The idea that churches must be involved in political struggles for justice and peace to be faithful to the Gospel is disputed in every generation. Those who affirm it are always a minority. Walter Rauschenbusch, the Baptist icon of the Social Gospel movement, refused for most of his career to employ the term “Social Gospel.” There is no legitimately Christian non-social Gospel, he protested; why should he concede otherwise by adding a redundant adjective? Rauschenbusch bowed to convention only near the end of his life, in 1917, when he lamented that a non-social Gospel was the norm; those, like him, who dissented from that norm had to wear a special name.
This issue played out very similarly in Black churches, despite all that was different in the founding and history of Black American churches. The Black Church was born liberationist, hearing a message of freedom and equality in the Gospel that was not what was preached to enslaved Black people. Black churches had to deal with the hostility and oppression of the dominant white society, lacking any choice in the matter. But even in Black churches, those who preached social-justice activism were always a minority, even in the heyday of the civil-rights movement.
The Black social gospel paved the way for the civil-rights movement by raising up a luminous line of prophetic spiritual leaders, providing the social-justice theology that the movement preached and sang. Today, the tradition of prophetic Black faith that called for a new abolitionism in the 1880s and fueled the civil-rights movement remains the moral epicenter of the social-justice movement in the United States. It sustains this standing on the strength of its unique capacity to elevate compelling spiritual leaders in every generation. Last October I wrote about one of them for Commonweal: U.S. Sen. Raphael Warnock. United Church of Christ pastor Traci Blackmon, the subject of this article, and Disciples of Christ pastor William J. Barber II, the subject of my next article, stand out in a crowded field.
Blackmon grew up in Birmingham, Alabama, in the 1960s, integrating an exclusive private high school with her presence. From fourth grade to college she was the only Black student in the room; meanwhile, from fourth grade to seminary she didn’t have a single Black teacher. In her sophomore year of high school, she toured Ivy League schools; in her junior year the tour consisted of elite Southern schools. She applied to Princeton, Yale, Swarthmore, Duke, Emory, Vanderbilt, and Birmingham-Southern, and was admitted to all. A Harvard recruiter came to her school; Blackmon, feeling good about her record, thought why not—Harvard had not appealed to her during her sophomore tour, but why pass up the pitch?
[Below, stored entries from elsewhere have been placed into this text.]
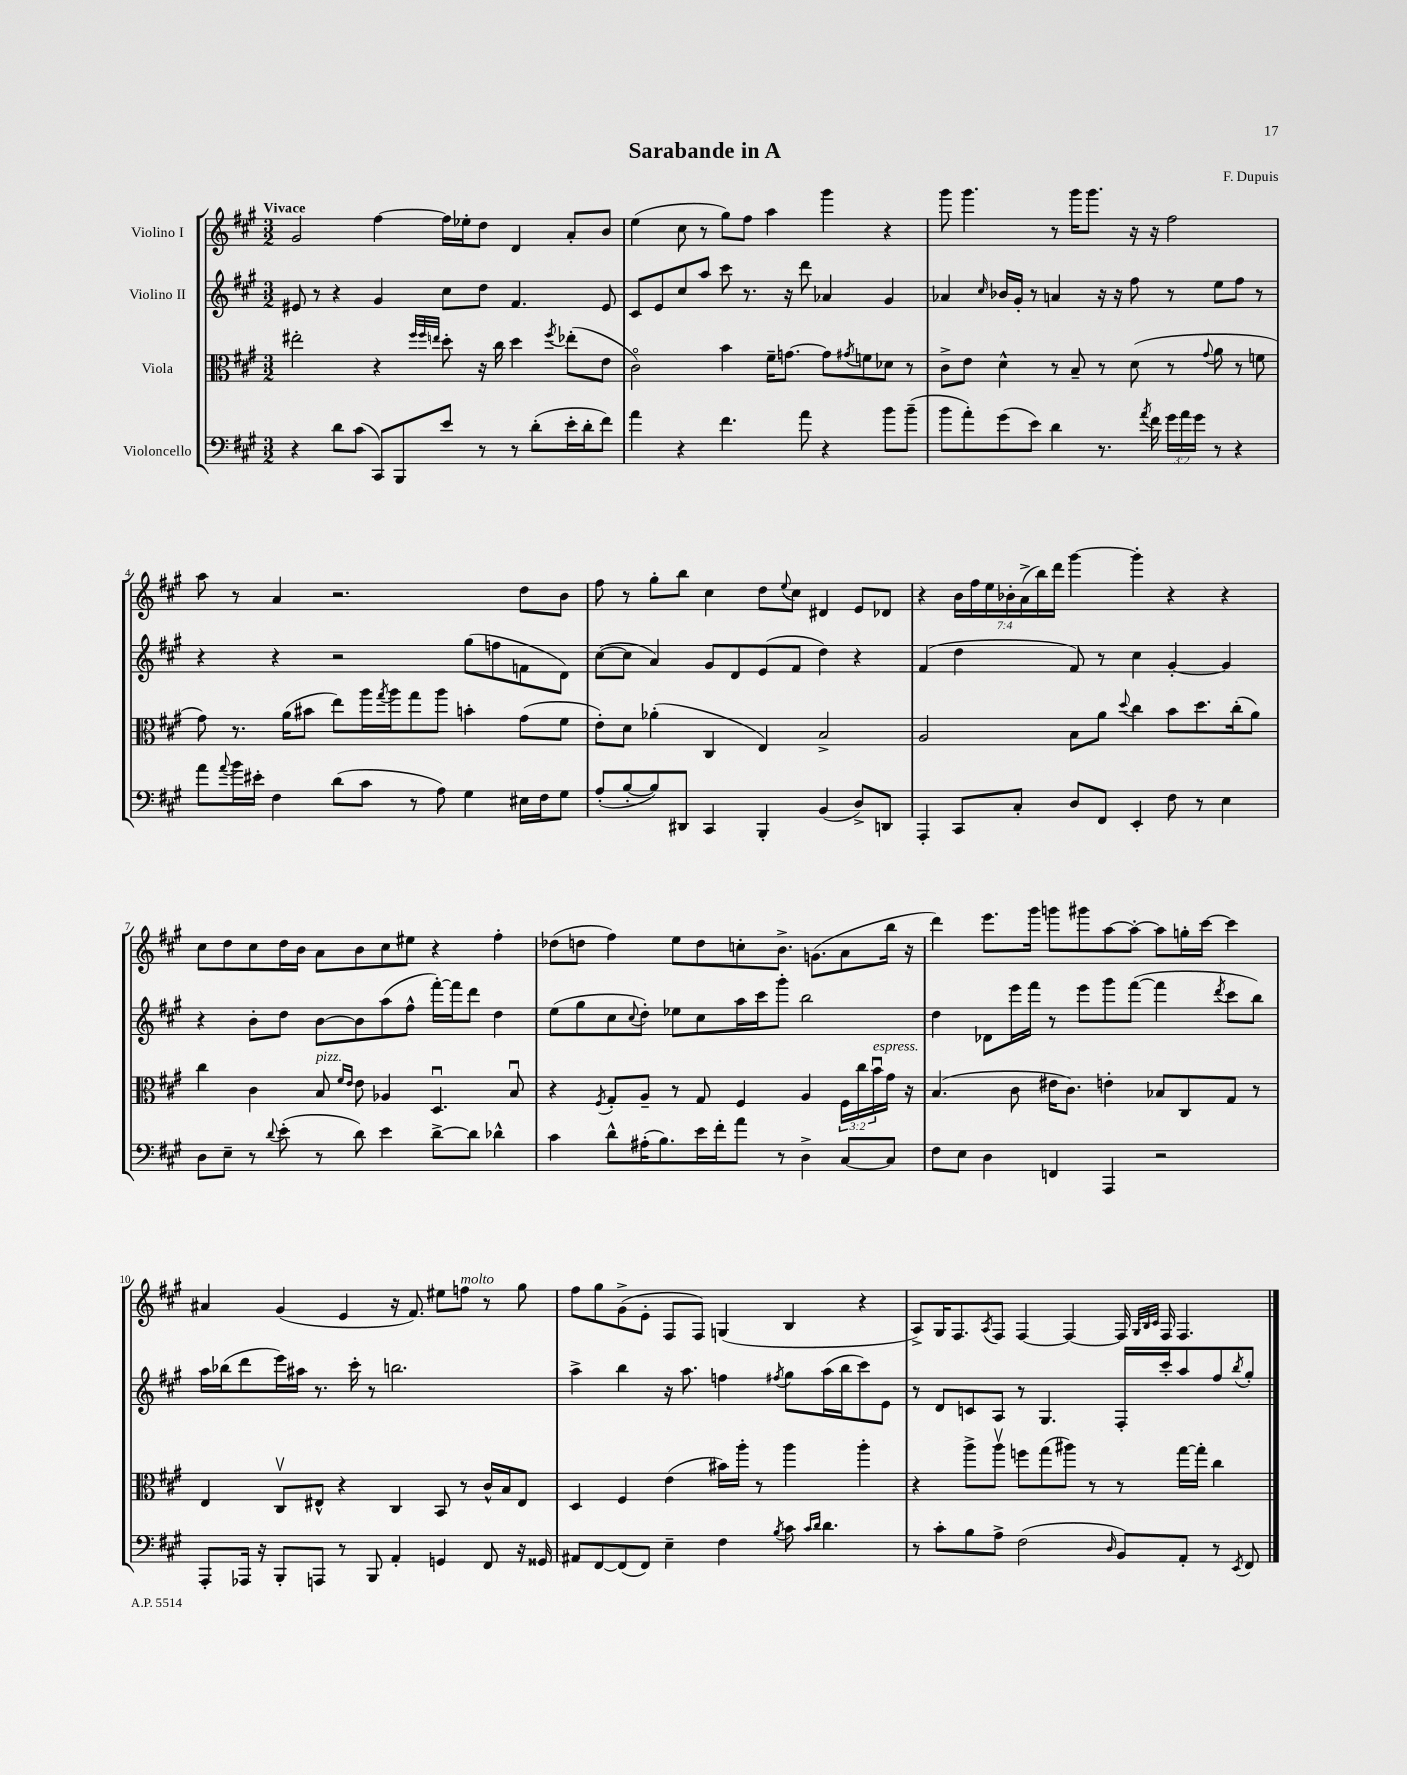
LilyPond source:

\header { title = "Sarabande in A" composer = "F. Dupuis" }
<<
\new StaffGroup <<
\new Staff = "s0" \with { instrumentName = "Violino I" } {
    \clef treble \key a \major \numericTimeSignature \time 3/2 \override Staff.TupletNumber.text = #tuplet-number::calc-fraction-text \tempo "Vivace"
    gis'2 fis''4~ fis''16 ees''16-. d''8 d'4 a'8-. b'8 |
    e''4( cis''8 r8 gis''8) fis''8 a''4 gis'''4 r4 |
    gis'''8 gis'''4. r8 gis'''16 gis'''8. r16 r16 fis''2 |
    a''8 r8 a'4 r2. d''8 b'8 |
    fis''8 r8 gis''8-. b''8 cis''4 d''8 \appoggiatura { e''8 } cis''8 dis'4 e'8 des'8 |
    r4 \tuplet 7/4 { b'16 fis''16 e''16 bes'16-. a'16->( b''16) d'''16 } gis'''4~ gis'''4-. r4 r4 |
    cis''8 d''8 cis''8 d''16 b'16 a'8 b'8 cis''8 eis''8 r4 fis''4-. |
    des''8( d''8 fis''4) e''8 d''8 c''8-. b'8.-> g'8.( a'8 b''16 r16 |
    d'''4) e'''8. gis'''16 g'''8 gis'''8 a''8~ a''8~-. a''8 g''16-. cis'''16~ cis'''4 |
    ais'4 gis'4( e'4 r16 fis'8.) eis''8 f''8^\markup { \italic "molto" } r8 gis''8 |
    fis''8 gis''8 gis'8->( e'8-. fis8 fis8) g4( b4 r4 |
    a8->) gis16 fis8. \acciaccatura { a8 } fis8 fis4~ fis4~ fis16 \grace { gis32 b32 cis'32 } fis16 fis4. \bar "|." |
}
\new Staff = "s1" \with { instrumentName = "Violino II" } {
    \clef treble \key a \major \numericTimeSignature \time 3/2
    eis'8 r8 r4 gis'4 cis''8 d''8 fis'4. eis'8 |
    cis'8 e'8 cis''8 a''8 cis'''8 r8. r16 d'''8 aes'4 gis'4 |
    aes'4 \grace { cis''16 } bes'16 gis'16-. r8 a'4 r16 r16 fis''8 r8 e''8 fis''8 r8 |
    r4 r4 r2 gis''8( f''8 f'8 d'8) |
    cis''8~( cis''8 a'4) gis'8 d'8 e'8( fis'8 d''4) r4 |
    fis'4( d''4 fis'8) r8 cis''4 gis'4~-. gis'4 |
    r4 b'8-. d''8 b'8~ b'8 a''8( fis''8-^ fis'''16~-.) fis'''16 d'''8 d''4 |
    e''8( gis''8 cis''8 \appoggiatura { cis''8 } d''8-.) ees''8 cis''8 a''16 cis'''16 gis'''8-. b''2 |
    d''4 des'8 e'''16 fis'''16 r8 e'''8 gis'''8 fis'''8~( fis'''4 \acciaccatura { d'''8 } cis'''8 b''8) |
    a''16 bes''16( d'''8 e'''16) ais''16 r8. cis'''16-. r8 b''2. |
    a''4-> b''4 r16 a''8. f''4 \acciaccatura { fis''8 } gis''8 a''16( b''16 cis'''8) e'8 |
    r8 d'8 c'8 a8 r8 gis4. fis16-. cis'''16-. a''8 fis''8 \acciaccatura { b''8 } gis''8-. \bar "|." |
}
\new Staff = "s2" \with { instrumentName = "Viola" } {
    \clef alto \key a \major \numericTimeSignature \time 3/2 \override Staff.TupletNumber.text = #tuplet-number::calc-fraction-text
    eis''2-. r4 \grace { fis''32 fis''32 e''32 } d''8-. r16 cis''16 d''4 \acciaccatura { fis''8 } ees''8-.( e'8 |
    cis'2\flageolet) b'4 fis'16-- g'8.~ g'8 \acciaccatura { gis'8 } f'8 des'8 r8 |
    cis'8-> e'8 d'4-^ r8 b8-- r8 d'8( r8 \appoggiatura { gis'8 } a'8 r8 f'8 |
    gis'8) r8. a'16( bis'8 e''8) a''16 \acciaccatura { gis''8 } a''16 gis''8 a''8 b'4-. gis'8( fis'8 |
    e'8-.) d'8 aes'4-.( cis4 e4) b2-> |
    a2 b8 a'8 \appoggiatura { d''8 } cis''4 b'8 d''8. cis''16-.( a'8) |
    cis''4 cis'4 b8^\markup { \italic "pizz." } \grace { fis'16 e'16 } e'8 aes4 d4.\downbow b8\downbow |
    r4 \acciaccatura { fis8 } gis8-. a8-- r8 gis8 fis4 a4 \tuplet 3/2 { fis16 cis''16 b'16\downbow^\markup { \italic "espress." } } gis'16 r16 |
    b4.( cis'8 eis'16 cis'8.) e'4-. bes8 cis8 gis8 r8 |
    e4 cis8\upbow eis8-^ r4 cis4 b,8 r8 cis'16-^ b16 eis8 |
    d4 fis4 e'4( bis'16) a''16-. r8 a''4 a''4-. |
    r4 a''8-> a''8\upbow f''8 gis''8( ais''8) r8 r8 gis''16~ gis''16-. cis''4 \bar "|." |
}
\new Staff = "s3" \with { instrumentName = "Violoncello" } {
    \clef bass \key a \major \numericTimeSignature \time 3/2 \override Staff.TupletNumber.text = #tuplet-number::calc-fraction-text
    r4 d'8 cis'8( cis,8) b,,8 e'8 r8 r8 d'8-.( e'16-. d'16-. fis'8) |
    a'4 r4 fis'4. a'8 r4 b'8 b'8--( |
    b'8 a'8-.) gis'8( e'8) d'4 r8. \acciaccatura { a'8 } fis'16 \tuplet 3/2 { gis'16 a'16 gis'16 } r8 r4 |
    a'8 \appoggiatura { a'8 } b'16 eis'16-. fis4 d'8( cis'8 r8 a8) gis4 eis16 fis16 gis8 |
    a8-.( b8~-. b8) dis,8 cis,4 b,,4-. b,4( d8->) d,8 |
    a,,4-. cis,8 cis8-. d8 fis,8 e,4-. fis8 r8 e4 |
    d8 e8-- r8 \appoggiatura { d'8 } e'8-.( r8 d'8) e'4 d'8~-> d'8 des'4-^ |
    cis'4 d'8-^ ais16-.( b8.) e'16 fis'16-. a'8 r8 d4-> cis8~ cis8 |
    fis8 e8 d4 f,4 a,,4 r2 |
    a,,8-. aes,,16 r16 b,,8-. a,,8 r8 b,,8 a,4-. g,4 fis,8 r16 gisis,16 |
    ais,8 fis,8~ fis,8( fis,8) e4-- fis4 \acciaccatura { b8 } cis'8 \grace { cis'16 d'16 } d'4. |
    r8 cis'8-. b8 a8-> fis2( \grace { d16 } b,8) a,8-. r8 \acciaccatura { e,8 } fis,8 \bar "|." |
}
>>
>>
Blackmon went to hear the recruiter, who told the crowd that Harvard was extremely selective, the odds of admission were terrible, but good luck. Blackmon felt nauseated, not planning to meet with the recruiter. But at the reception he headed straight for her. She listened with all the politeness she could muster as he told her not to worry about her grades. If she maintained a C average at this high school, she was sure to be admitted to Harvard. Blackmon was devastated. This guy knew nothing about her—nothing of her skills, achievements, awards, grades, or SAT scores. All he knew was that she was Black at an elite school, so she should ignore the admission speech. Blackmon absorbed that nothing she could ever achieve at Harvard would make this recruiter see her. Her race alone disqualified her from being a real Harvard student; she could only be a pretend one. She knew that Harvard didn’t deserve her, yet the episode stung her. Many years later she recalled: “The words of that arrogant, presumptuous recruiter wounded my heart but he did not shape my identity. Nothing about me is defined by that moment.” She passed up the other elite schools too, enrolling instead at nearby Birmingham-Southern College.
There she earned a bachelor of science degree in nursing in 1985 and embarked on a twenty-five-year career as a registered nurse. In her early nursing career, Blackmon focused on cardiac care; later, she focused on mobile health care in underserved communities. She developed a mobile faith-based outreach program called “Healthy Mind, Body, and Spirit” that changed health outcomes in impoverished areas. To Blackmon, health care was very much a ministry, but it also drew her into African Methodist Episcopal (AME) church ministry, which led her to seminary. For nine years she served in a variety of ministerial assignments in the AME Church, eventually studying at Eden Theological Seminary in St. Louis, from which she graduated in 2009 with a master of divinity degree. That year, she transferred to the United Church of Christ (UCC) to facilitate her call as the first female pastor in the 159-year history of Christ the King UCC.